The Zhitong Finance App learned that as multi-strategy hedge funds pour into the volatile commodity market to increase returns, Point72 Asset Management is considering setting up a commodities business division.
According to a source familiar with the matter, at the annual investor conference held last month, the company's founder and billionaire Steve Cohen said that he is beginning to see commodities as Point72's next diversified development direction.
The person familiar with the matter added that the hedge fund has made initial contacts with potential candidates regarding the commodities business, but has yet to officially hire personnel or set aside funds for this strategy. Point72 may eventually choose not to launch a commodities business. Company representatives declined to comment.
In recent years, geopolitical turmoil, extreme weather, and trade wars initiated by the Trump administration have led to sharp fluctuations in the prices of assets such as energy, metals, coffee, and oil. In this context, multi-strategy hedge funds with huge sums of money are continuously enriching their investment strategy matrices, and the commodity sector has also attracted widespread attention from such institutions.

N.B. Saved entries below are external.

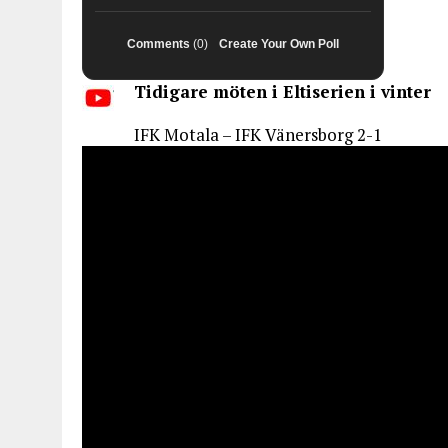
Comments
(0)
Create Your Own Poll
Tidigare möten i Eltiserien i vinter
IFK Motala – IFK Vänersborg 2-1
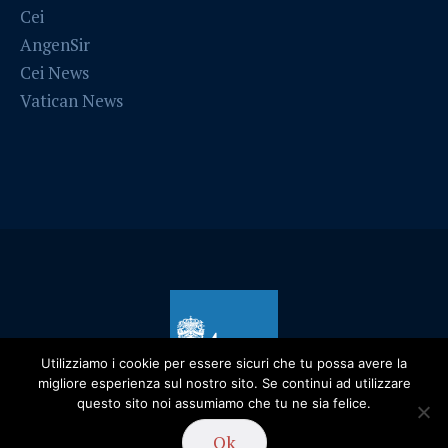
Cei
AngenSir
Cei News
Vatican News
Utilizziamo i cookie per essere sicuri che tu possa avere la
migliore esperienza sul nostro sito. Se continui ad utilizzare
questo sito noi assumiamo che tu ne sia felice.
Privacy Policy
/ Diocesi di Alessandria - 2019
Ok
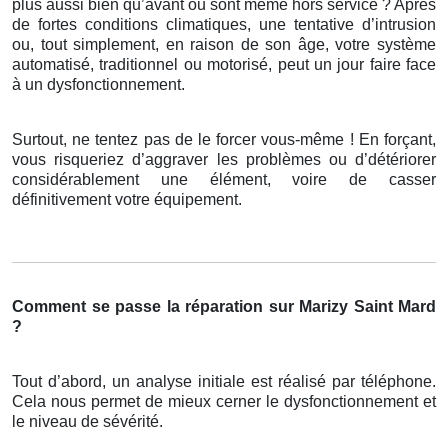
plus aussi bien qu’avant ou sont même hors service ? Après
de fortes conditions climatiques, une tentative d’intrusion
ou, tout simplement, en raison de son âge, votre système
automatisé, traditionnel ou motorisé, peut un jour faire face
à un dysfonctionnement.
Surtout, ne tentez pas de le forcer vous-même ! En forçant,
vous risqueriez d’aggraver les problèmes ou d’détériorer
considérablement une élément, voire de casser
définitivement votre équipement.
Comment se passe la réparation sur Marizy Saint Mard
?
Tout d’abord, un analyse initiale est réalisé par téléphone.
Cela nous permet de mieux cerner le dysfonctionnement et
le niveau de sévérité.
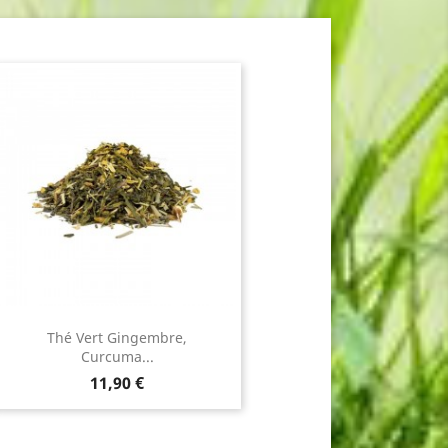
Thé Vert Gingembre,
Curcuma...
Prix
11,90 €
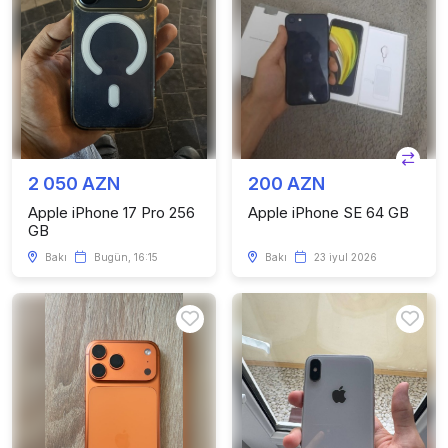
2 050 AZN
200 AZN
Apple iPhone 17 Pro 256
Apple iPhone SE 64 GB
GB
Bakı
Bugün, 16:15
Bakı
23 iyul 2026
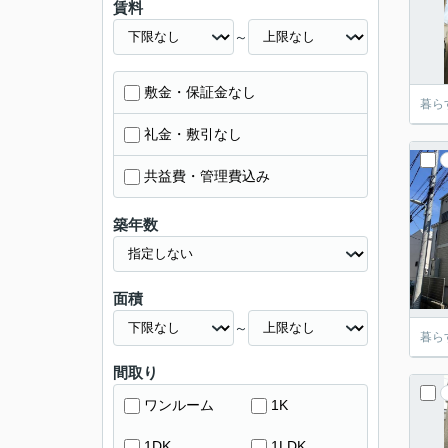
賃料
～
敷金・保証金なし
暮ら
礼金・敷引なし
共益費・管理費込み
築年数
面積
～
暮ら
間取り
ワンルーム
1K
1DK
1LDK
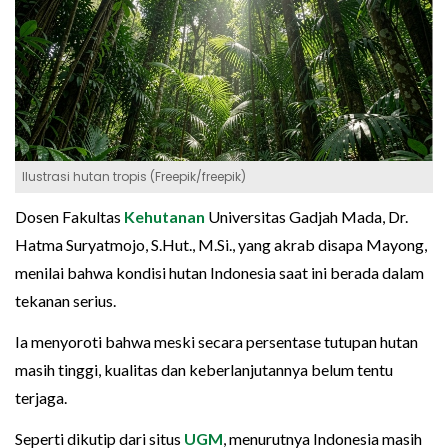
Ilustrasi hutan tropis (Freepik/freepik)
Dosen Fakultas
Kehutanan
Universitas Gadjah Mada, Dr.
Hatma Suryatmojo, S.Hut., M.Si., yang akrab disapa Mayong,
menilai bahwa kondisi hutan Indonesia saat ini berada dalam
tekanan serius.
Ia menyoroti bahwa meski secara persentase tutupan hutan
masih tinggi, kualitas dan keberlanjutannya belum tentu
terjaga.
Seperti dikutip dari situs
UGM
, menurutnya Indonesia masih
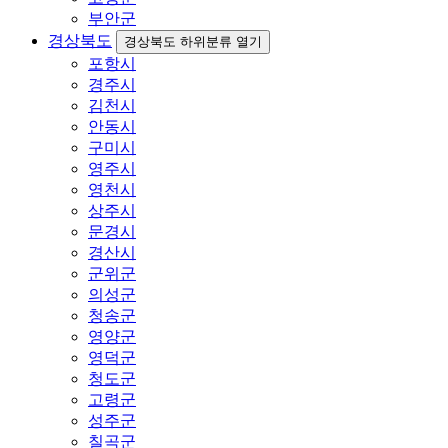
부안군
경상북도
경상북도 하위분류 열기
포항시
경주시
김천시
안동시
구미시
영주시
영천시
상주시
문경시
경산시
군위군
의성군
청송군
영양군
영덕군
청도군
고령군
성주군
칠곡군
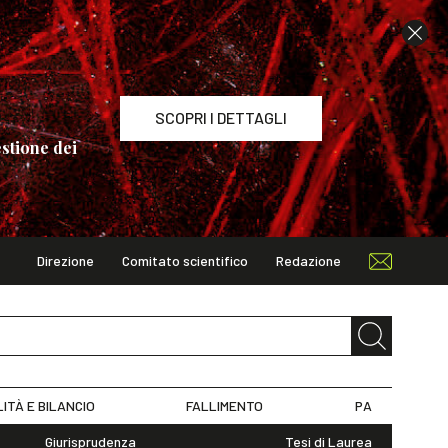
SCOPRI I DETTAGLI
stione dei
Direzione
Comitato scientifico
Redazione
TAGLI
LITÀ E BILANCIO
FALLIMENTO
PA
Giurisprudenza
Tesi di Laurea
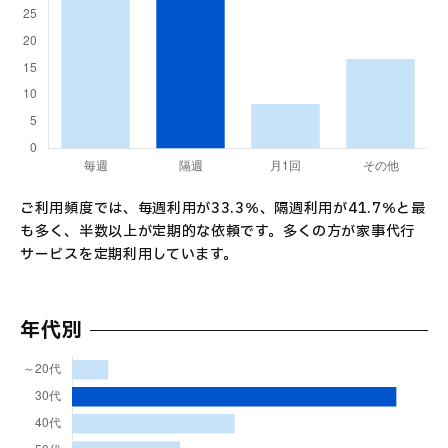
ご利用頻度では、毎週利用が33.3％、隔週利用が41.7％と最
も多く、半数以上が定期的な依頼です。多くの方が家事代行
サービスを定期利用しています。
年代別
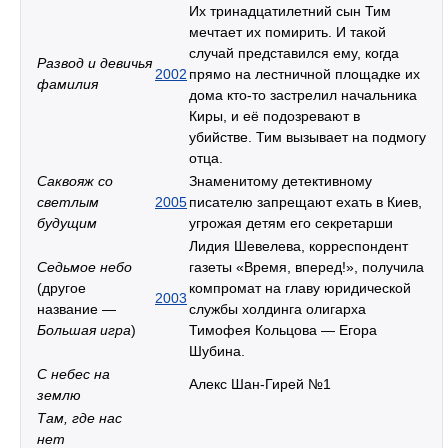
Их тринадцатилетний сын Тим
мечтает их помирить. И такой
случай представился ему, когда
Развод и девичья
2002
прямо на лестничной площадке их
фамилия
дома кто-то застрелил начальника
Киры, и её подозревают в
убийстве. Тим вызывает на подмогу
отца.
Саквояж со
Знаменитому детективному
светлым
2005
писателю запрещают ехать в Киев,
будущим
угрожая детям его секретарши
Лидия Шевелева, корреспондент
Седьмое небо
газеты «Время, вперед!», получила
(другое
компромат на главу юридической
2003
название —
службы холдинга олигарха
Большая игра
)
Тимофея Кольцова — Егора
Шубина.
С небес на
Алекс Шан-Гирей №1
землю
Там, где нас
нет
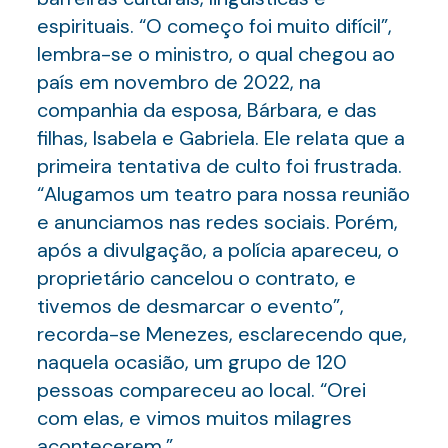
espirituais. “O começo foi muito difícil”,
lembra-se o ministro, o qual chegou ao
país em novembro de 2022, na
companhia da esposa, Bárbara, e das
filhas, Isabela e Gabriela. Ele relata que a
primeira tentativa de culto foi frustrada.
“Alugamos um teatro para nossa reunião
e anunciamos nas redes sociais. Porém,
após a divulgação, a polícia apareceu, o
proprietário cancelou o contrato, e
tivemos de desmarcar o evento”,
recorda-se Menezes, esclarecendo que,
naquela ocasião, um grupo de 120
pessoas compareceu ao local. “Orei
com elas, e vimos muitos milagres
acontecerem.”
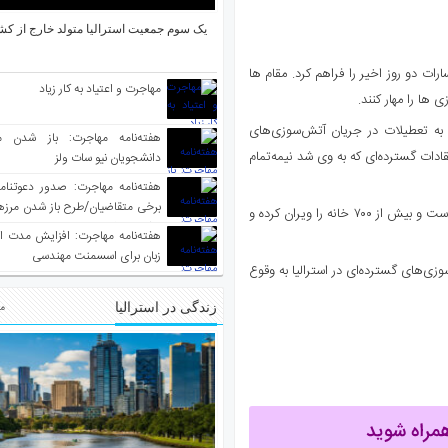
یک سوم جمعیت استرالیا متولد خارج از کش
ات دو روز اخیر را فراهم کرد. مقام ها
مهاجرت و اعتیاد به کار زیاد
 ها را مهار کنند.
 به تعطیلات در جریان آتش‌سوزی‌های
هفته‌نامه مهاجرت: باز شدن م
دات گسترده‌ای که به وی شد نیمه‌تمام
دانشجویان نیو سات ولز
برخی متقاضیان/طرح باز شدن مرزها 
از ماه سپتامبر امسال آتش‌سوزی‌هادر استرالیا جان حداقل ۹ نفر را گرفته است و بیش از ۷۰۰ خانه را ویران کرده و
واکسینه شده
هفته‌نامه مهاجرت: افزایش مدت ا
زبان برای اسسمنت مهندسی
ی‌‌های گسترده‌ای در استرالیا به وقوع
زندگی در استرالیا
مط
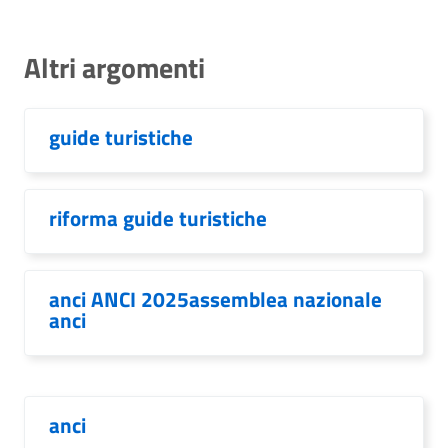
Altri argomenti
guide turistiche
riforma guide turistiche
anci ANCI 2025assemblea nazionale
anci
anci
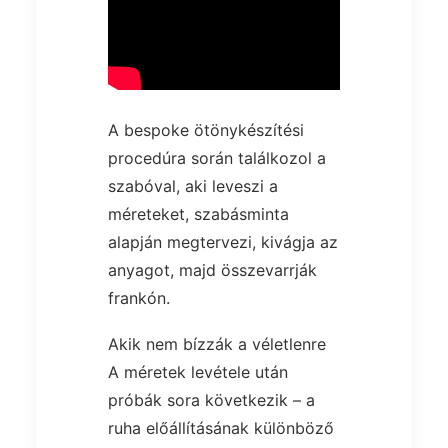
A bespoke ötönykészítési
procedúra során találkozol a
szabóval, aki leveszi a
méreteket, szabásminta
alapján megtervezi, kivágja az
anyagot, majd összevarrják
frankón.
Akik nem bízzák a véletlenre
A méretek levétele után
próbák sora következik – a
ruha előállításának különböző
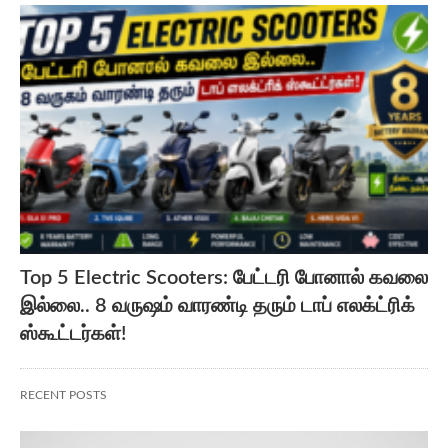
Top 5 Electric Scooters: பேட்டரி போனால் கவலை
இல்லை.. 8 வருஷம் வாரண்டி தரும் டாப் எலக்ட்ரிக்
ஸ்கூட்டர்கள்!
RECENT POSTS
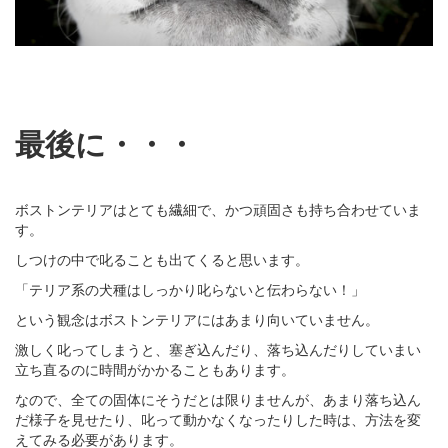
最後に・・・
ボストンテリアはとても繊細で、かつ頑固さも持ち合わせていま
す。
しつけの中で叱ることも出てくると思います。
「テリア系の犬種はしっかり叱らないと伝わらない！」
という観念はボストンテリアにはあまり向いていません。
激しく叱ってしまうと、塞ぎ込んだり、落ち込んだりしていまい
立ち直るのに時間がかかることもあります。
なので、全ての固体にそうだとは限りませんが、あまり落ち込ん
だ様子を見せたり、叱って動かなくなったりした時は、方法を変
えてみる必要があります。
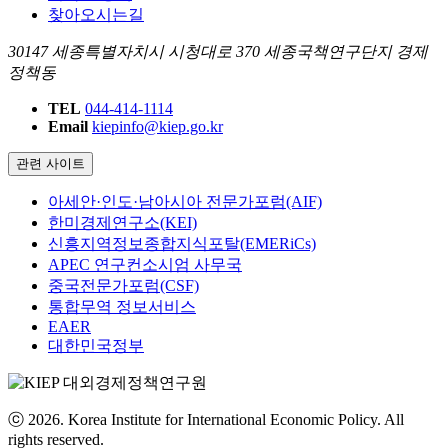
찾아오시는길
30147 세종특별자치시 시청대로 370 세종국책연구단지 경제
정책동
TEL
044-414-1114
Email
kiepinfo@kiep.go.kr
관련 사이트
아세안·인도·남아시아 전문가포럼(AIF)
한미경제연구소(KEI)
신흥지역정보종합지식포탈(EMERiCs)
APEC 연구컨소시엄 사무국
중국전문가포럼(CSF)
통합무역 정보서비스
EAER
대한민국정부
ⓒ 2026. Korea Institute for International Economic Policy. All
rights reserved.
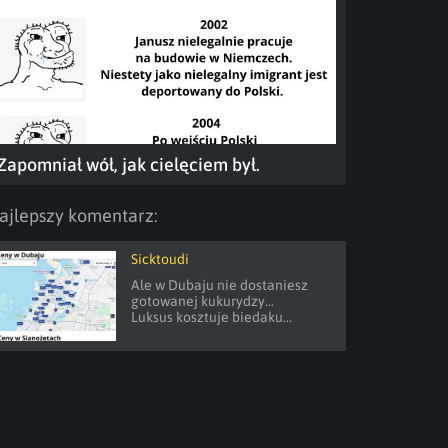
Zapomniał wół, jak cielęciem był.
ajlepszy komentarz:
Sicktoudi
Ale w Dubaju nie dostaniesz 
gotowanej kukurydzy...

Luksus kosztuje biedaku...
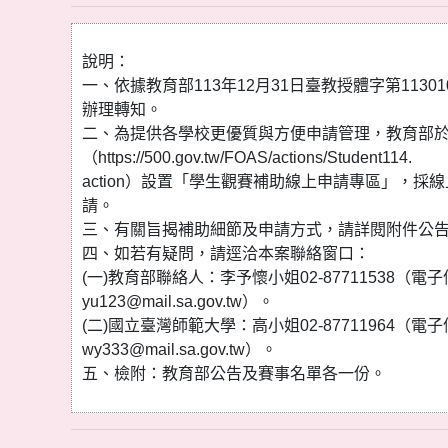
說明：
一、依據教育部113年12月31日臺教授體字第113010
辦理轉知。
二、為提供各學校更優質與方便申請管理，教育部
（https://500.gov.tw/FOAS/actions/Student114.
action）設置「學生觀賽補助線上申請專區」，採
請。
三、有關旨揭補助細節及申請方式，請詳閱附件公
四、如若有疑問，請逕洽本案聯絡窗口：
(一)教育部聯絡人：李予懷小姐02-87711538（電
yu123@mail.sa.gov.tw）。
(二)國立臺灣師範大學：高小姐02-87711964（電
wy333@mail.sa.gov.tw）。
五、檢附：教育部公告及賽事名單各一份。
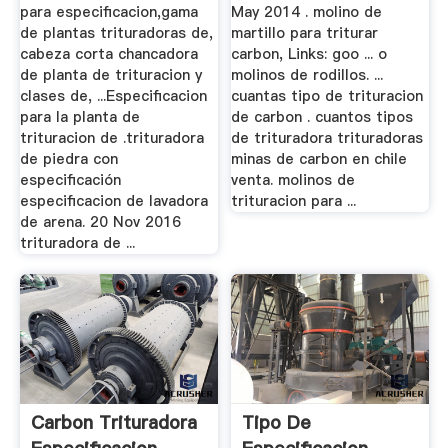
para especificacion,gama
May 2014 . molino de
de plantas trituradoras de,
martillo para triturar
cabeza corta chancadora
carbon, Links: goo ... o
de planta de trituracion y
molinos de rodillos. ...
clases de, ...Especificacion
cuantas tipo de trituracion
para la planta de
de carbon . cuantos tipos
trituracion de .trituradora
de trituradora trituradoras
de piedra con
minas de carbon en chile
especificación
venta. molinos de
especificacion de lavadora
trituracion para ...
de arena. 20 Nov 2016
trituradora de ...
Carbon Trituradora
Tipo De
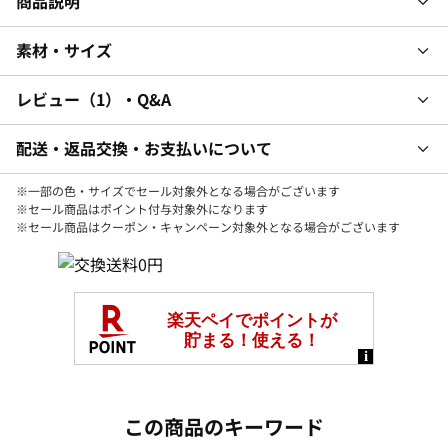
商品説明
素材・サイズ
レビュー
1
・Q&A
配送・返品交換・お支払いについて
※一部の色・サイズでセール対象外となる場合がございます
※セール商品はポイント付与対象外になります
※セール商品はクーポン・キャンペーン対象外となる場合がございます
この商品のキーワード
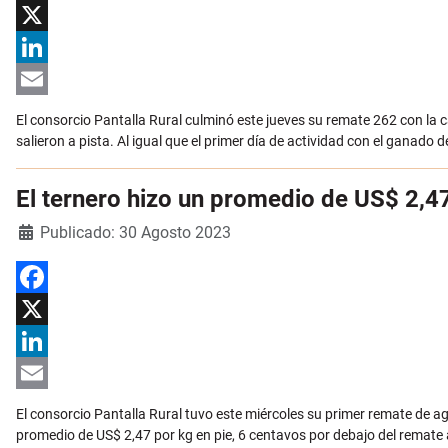
Facebook
X
LinkedIn
Email
El consorcio Pantalla Rural culminó este jueves su remate 262 con la 
salieron a pista. Al igual que el primer día de actividad con el ganado
El ternero hizo un promedio de US$ 2,4
Detalles
Publicado: 30 Agosto 2023
Facebook
X
LinkedIn
Email
El consorcio Pantalla Rural tuvo este miércoles su primer remate de ago
promedio de US$ 2,47 por kg en pie, 6 centavos por debajo del remate 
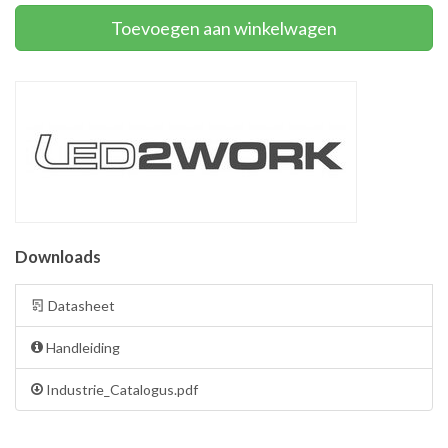
Toevoegen aan winkelwagen
Downloads
Datasheet
Handleiding
Industrie_Catalogus.pdf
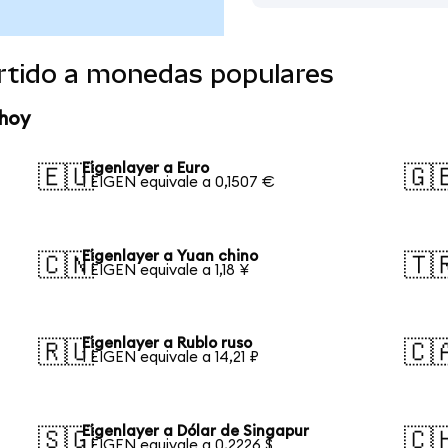
ertido a monedas populares
 hoy
Eigenlayer a Euro
🇪🇺
🇬
1 EIGEN equivale a 0,1507 €
Eigenlayer a Yuan chino
🇨🇳
🇹
1 EIGEN equivale a 1,18 ¥
Eigenlayer a Rublo ruso
🇷🇺
🇨
1 EIGEN equivale a 14,21 ₽
Eigenlayer a Dólar de Singapur
🇸🇬
🇨
1 EIGEN equivale a 0,2226 $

Looking back at the development process, Point72 and its predecessor, SAC Capital Advisors, focused on stock trading in the early years, but in recent years they have begun to expand their layout in the fields of macroeconomics, quantitative strategies, venture capital, and private credit. Up to now, about two-thirds of its assets under management of US$41.5 billion has been invested in the stock market, while the remaining capital is mainly allocated to macro strategies and its Cubist quantitative trading division.
If Point72 finally decides to enter the commodity market, it will become another large-scale multi-strategy hedge fund that lays out in this field after Citadel, Balyasny Asset Management, and Millennium Management. As an early entrant in the commodities sector, Citadel has the largest commodities trading division in the industry, and this type of asset has contributed most of its earnings over the past few years.
In 2022, the outbreak of the Russian-Ukrainian conflict triggered a global energy crisis, and the commodity market was severely shaken. Commodity traders reaped record profits back then. However, since this year, the performance of this asset class has shown a divergent trend: expectations of global crude oil oversupply continue to weigh down oil prices, while in an environment where the economic outlook is uncertain, metal prices have continued to rise.
It should be noted that commodity trading has always been accompanied by high-risk attributes, and large price fluctuations are often unbearable for institutions unfamiliar with the cyclical characteristics of this asset class. Historical data shows that in the past commodity bull market cycle, hedge funds' enthusiasm for investing in this field will heat up dramatically, but once the market reverses and prices plummet, these institutions will also quickly withdraw and shut down related businesses.